Wendy Van Riesen, the designer behind Dahlia Drive, has a fascination with the subversive, the secretive and the nostalgic.
Van Riesen takes old slips and regenerates them using silkscreening, hand-painting and heat-setting techniques. She turns the slips into dresses to be worn on top of other slips. Her muse is Leonardo da Vinci, whose appreciation of the human form and endless curiosity inspire her.
Many of the Dahlia Drive designs incorporate da Vinci drawings, so that a slip may have the intestines or skeleton subtly applied to the fabric.
“At first you think it is lace, but then you look more closely and it’s the intestines,” she says, adding that she loves the subversive nature of her designs.
“I’ve got the insides of our bodies on a slip which is under the clothing and now we are wearing the under, over.”
Van Riesen also loves the way slips flatter the female form.
“Slips are secretive. They were made to not be seen and so they are completely form-fitting. As a result they look beautiful on women.”
Van Riesen developed a layering process that begins with brushing dye on to a piece of drafting paper. After that dries, she paints a design on top. When that dries, she’ll screen on an image of da Vinci or a blown-up image of the lace on her grandmother’s tablecloth using thickened dye. Then she attaches the paper to the slip and heat sets it in.
Her interest in vintage has more to do with a love of history and good memories than with sustainability, but her pieces are sustainable, as an added bonus.
Dahlia Drive’s da Vinci motifs are featured at the Vancouver Art Gallery gift shop as part of its da Vinci exhibit, Leonardo da Vinci: The Mechanics of Man. For the exhibit, she also put some images onT-shirts. They will be sold there until May.
Van Riesen took a few minutes to answer Five Questions:
1. Briefly describe your creations.
I rework discarded garments and fabrics with dye, cutting and piecing, mending, embellishing, printing and/or hand painting.
Each piece begins with the history of the material used; stains are over stained, holes become featured embellishments, silk is treated differently than polyester or nylon or cotton. Garments like slips become a canvas for anatomical images and textures which echo those forms. Some slips and most men’s shirts and sheer curtains are buried with rust to stain gate patterns (another lacy, bone/like pattern evoking structure, protection, portholes) then over-dyed and printed.
In these processes, the sculpture itself is surface designed as a three-dimensional form rather than traditional fashion manufacturing, which creates two-dimensional yardage and then cuts and sews it to fit the sculpture (body) form.
The result is a garment informed and inspired by the garment and material and therefore is truly a one-of-a-kind piece. This is a vastly different way of looking at fashion. Rather than looking outside for inspiration to create a new line on a pristine blank canvas, the history of the canvas inspires and leads the creative path or direction.

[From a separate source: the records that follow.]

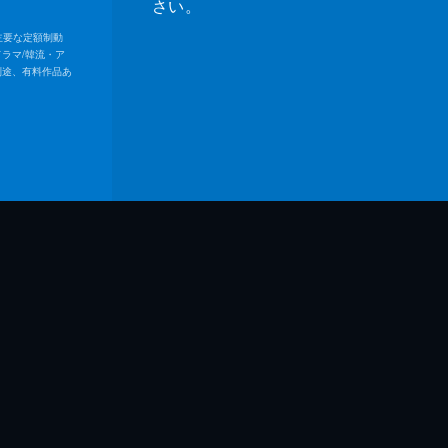
さい。
内の主要な定額制動
ドラマ/韓流・ア
別途、有料作品あ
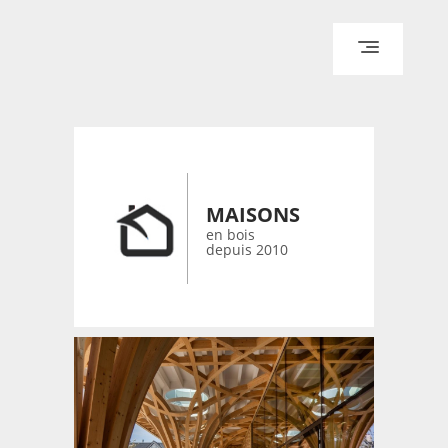
ACCUEIL
ARCHITECTURE
DESIGN
MAISONS
RÉALISATIONS ARCHPOINT
en bois
depuis 2010
CONTACT
© 2026 bois-maisons.eu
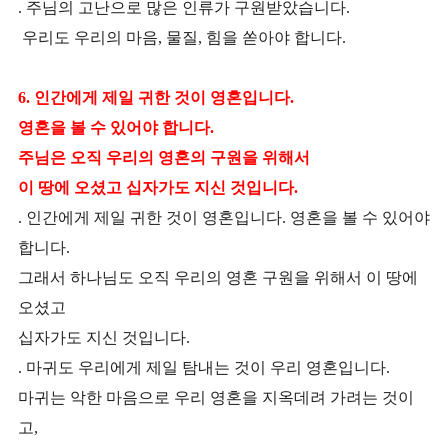
. 주님의 고난으로 많은 인류가 구원받았습니다.
우
리도 우리의 마음, 물질, 힘을 쏟아야 합니다.
6. 인간에게 제일 귀한 것이 영혼입니다.
영혼을 볼 수 있어야 합니다.
주님은 오직 우리의 영혼의 구원을 위해서
이 땅에 오셨고 십자가도 지신 것입니다.
. 인간에게 제일 귀한 것이 영혼입니다. 영혼을 볼 수 있어야
합니다.
그래서 하나님도 오직 우리의 영혼 구원을 위해서 이 땅에
오셨고
십자가도 지신 것입니다.
. 마귀도 우리에게 제일 탐내는 것이 우리 영혼입니다.
마귀는 악한 마음으로 우리 영혼을 지옥데려 가려는 것이
고,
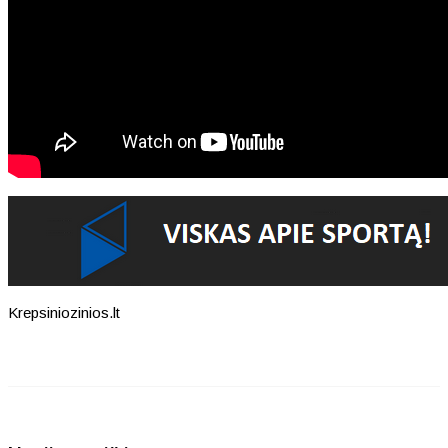
Krepsiniozinios.lt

This concept is more sustainable.
2. What is your inspiration?
Picasso, Paul Klee, Leonardo, Chagall, memory, history, parenting and the challenge of being content with what I have.
3. What is your price range?
4. Where can I buy your designs?
Planet Claire, Starfire Gallery, online, Tutta Mia, call me or come to my studio (604-789-5848)
5. Do any celebrities wear them?
Ruth Fluevog has a number of pieces.